World of Warcraft: Mists of Pandaria
World of Warcraft expansion announcements are normally met with cheers of excitement—who doesn’t love new zones filled with quests and loot? But when Chris Metzen announced Mists of Pandaria during Blizzcon 2011, it didn’t take long for players to start dogpiling into forums with angry threads ranting about how Warcraft was becoming a game for kids. It turns out people didn’t take too kindly at the thought of their very serious roleplaying game having pandas in it.
History remembers Mists of Pandaria far more favorably, but at the time the WoW community seemed completely divided over the announcement that both the Horde and Alliance could play as the goofy panda-esque pandaren. This was partly because, until then, pandaren were seen as a tiny footnote in Warcraft lore—their inclusion in Warcraft 3 was more of an April Fool’s Joke that slowly evolved over time. Combined with the fact that Mists of Pandaria also featured a contentious pet battling system similar to Pokémon and was said to have a "lighter" story than Cataclysm, players figured this was WoW selling out for a quick buck.
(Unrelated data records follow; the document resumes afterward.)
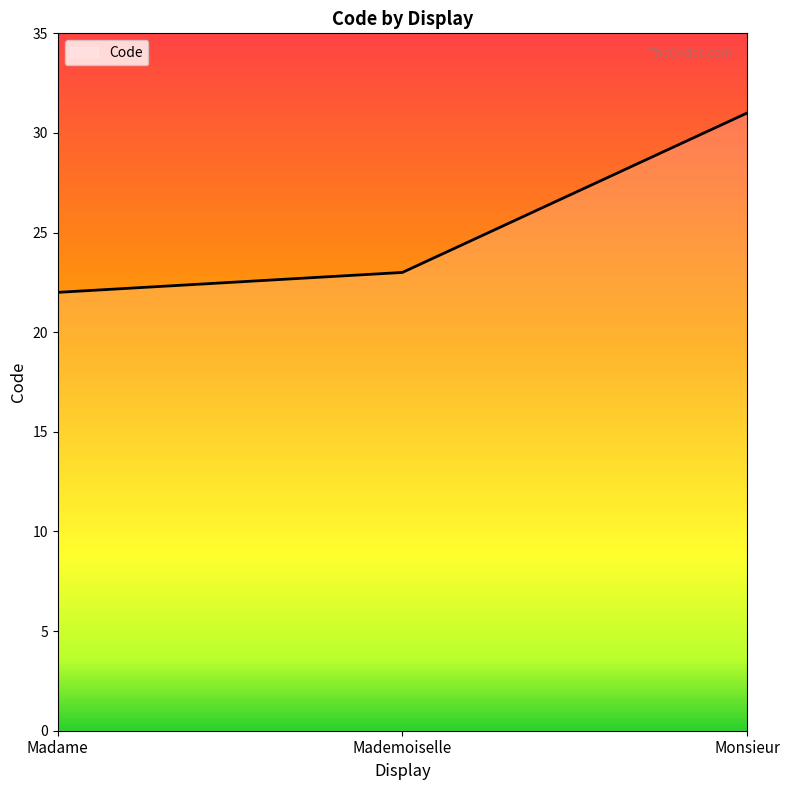

At which category does the chart reach its peak across all series?

Monsieur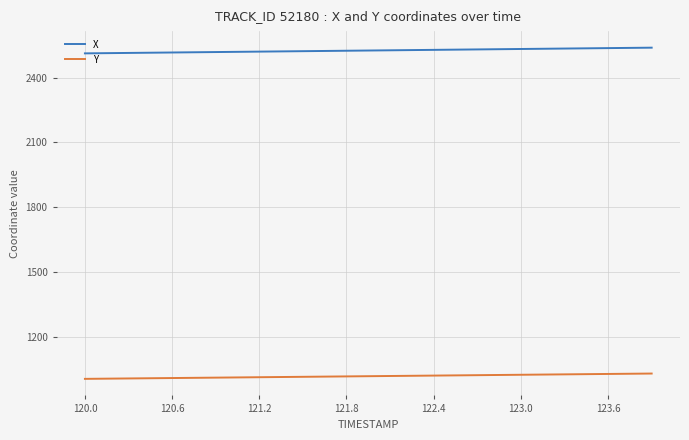

What are all the series names shown in the legend?

X, Y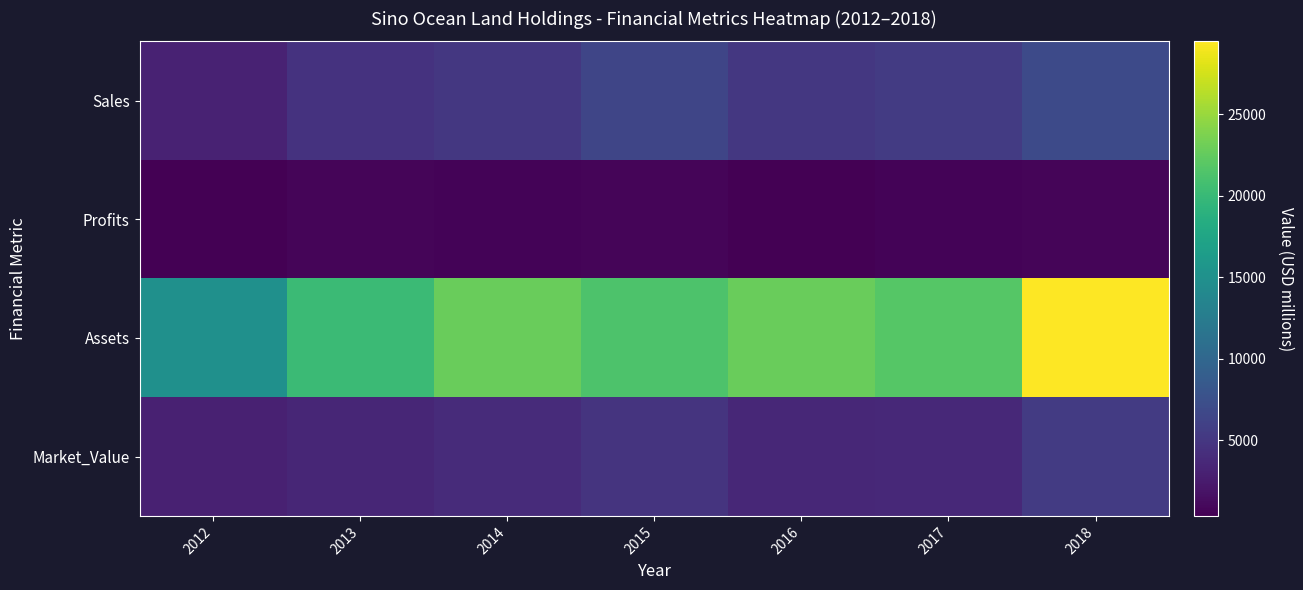

At 2017, list the series in order from largest to smallest.

Assets, Sales, Market_Value, Profits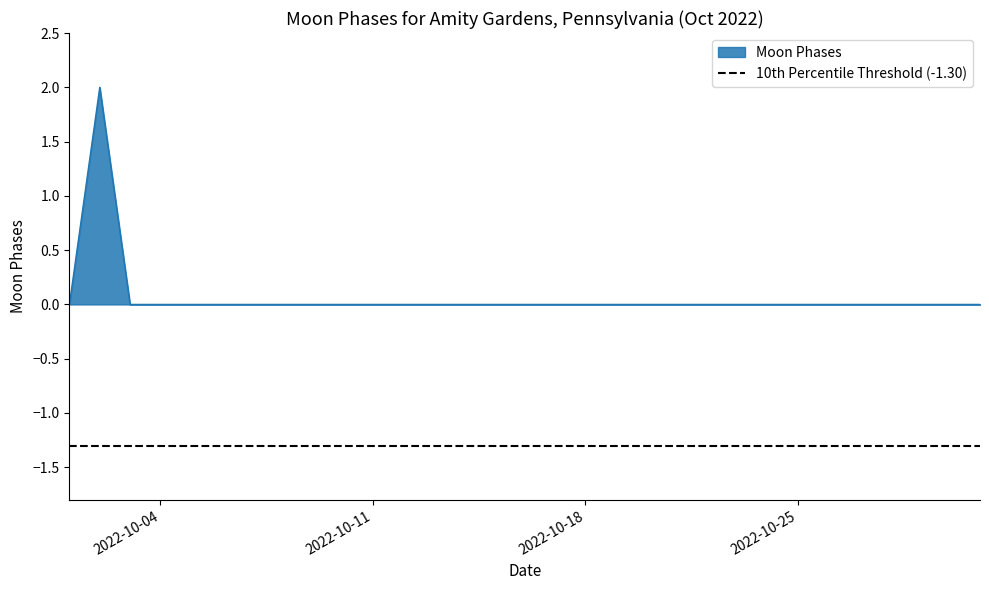

Reading left to right, list all the values displayed in this chart.

0	2	0	0	0	0	0	0	0	0	0	0	0	0	0	0	0	0	0	0	0	0	0	0	0	0	0	0	0	0	0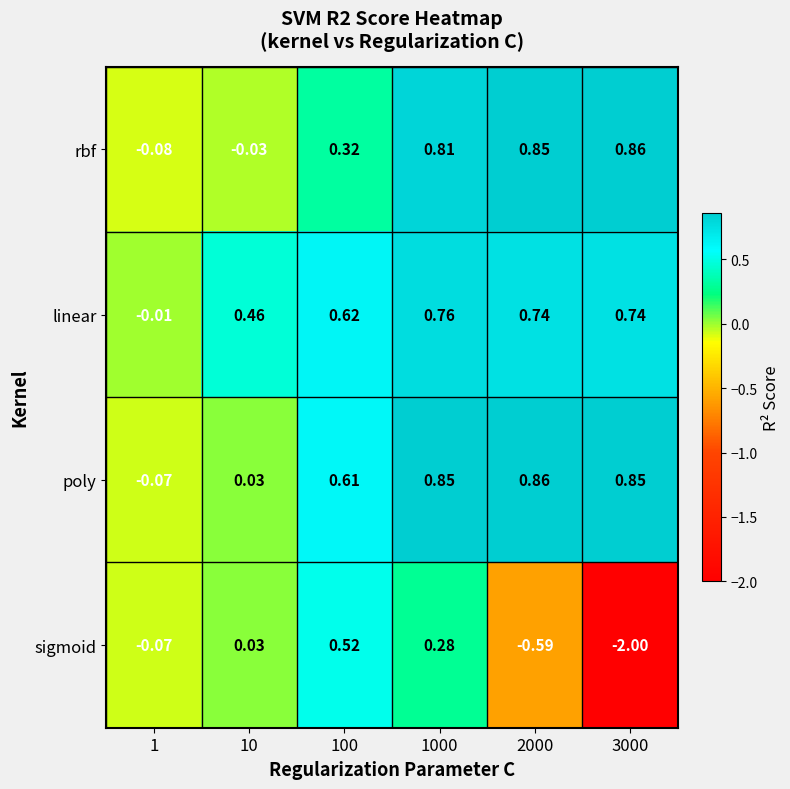

Which series has the largest total across all categories?

linear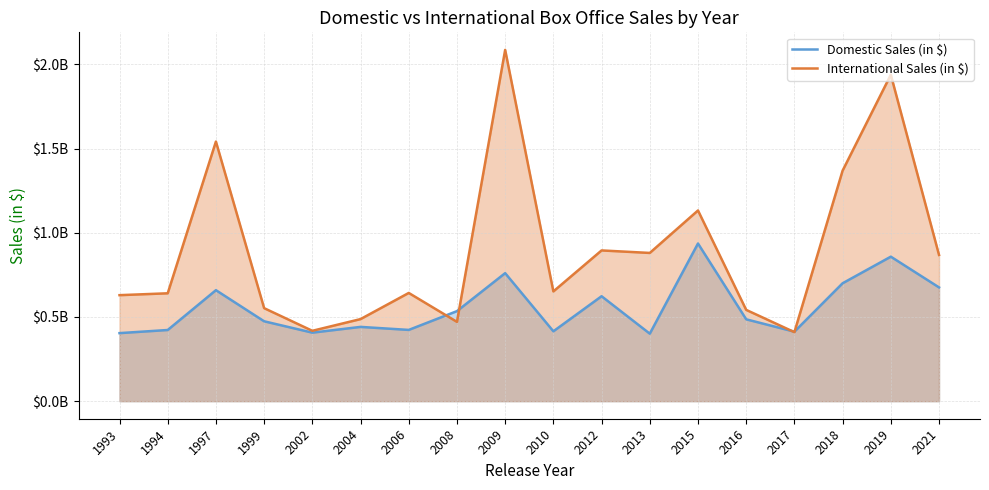

At which label does Domestic Sales (in $) reach its peak?

2015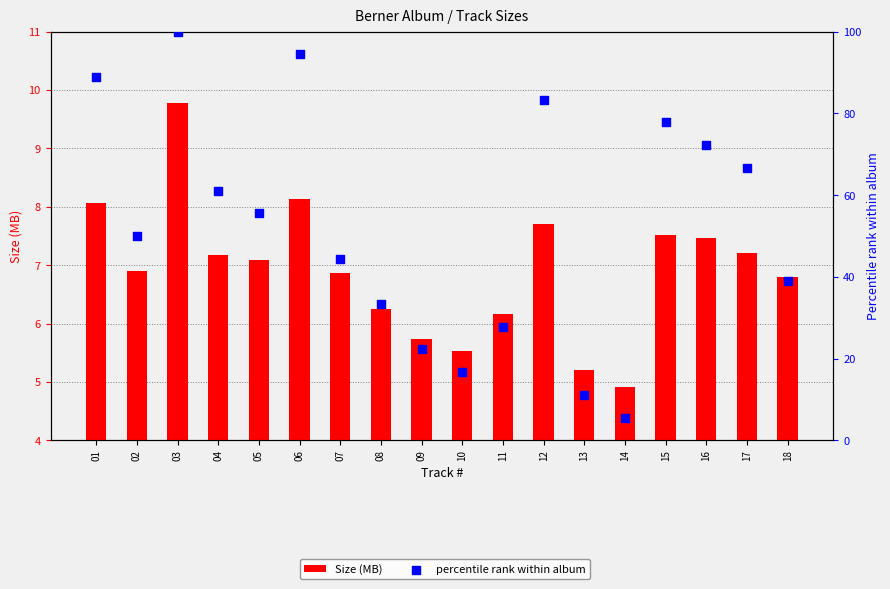

What are all the series names shown in the legend?

Size (MB), percentile rank within album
Funny how that seems to be a theme.
Blizzard didn’t adjust any of its plans to appease the naysayers and, in the end, the uproar died down on its own. Mists of Pandaria eventually released and people must have realized that the pandaren were actually pretty cool and their homeland was one of the most gorgeous zones Blizzard had ever designed.
You don’t have to be Ashlee Simpson to know what’s it like to hear an entire stadium booing in unison. Just watch the above clip of when Artifact was first unveiled during Dota 2’s world championships in 2017. The trailer teased fans with the promise that Valve was finally making another game—could it be Half-Life 3?—but when the words "The Dota card game" graced the screen, the roughly 17,000 people sitting in Seattle's KeyArena let out an audible groan.
That bewilderment carried over to social media, where people weren't gentle about airing their grievances toward Valve. Surprising no one, Valve didn't acknowledge or comment on any of the discourse and continued playing the silent type until almost a year later.
When Facepunch Studios, creators of Steam Early Access success story Rust, announced a small twin-stick shooter named Riftlight back in 2014, some Rust players went on a tirade over the idea that the developer would start a new game before finishing its other one. Rust's Steam forums filled up with angry threads decrying the announcement to a degree where Facepunch Studios founder Garry Newman had to address the complaints directly in a blog post (that has since been removed). In that post, Newman clarified that no one was pulled from Rust's development team to work on this new game and that only 0.04 percent of Rust's revenue was being used to prototype new games.
After Newman's explanation, it seemed like a classic case of people pulling out their pitchforks before reading the fine print, but it also highlighted the tense relationship players have with Early Access games that seem to exist in a perpetual state of being incomplete. It wouldn't have been the first time an Early Access game was abandoned, and I think outraged players were merely worried about being burned on a platform that offers them little protection. In the end, it didn't matter much. Facepunch hasn't said anything more on Riftlight in the years since, but I doubt that has anything to do with the initial backlash from the announcement.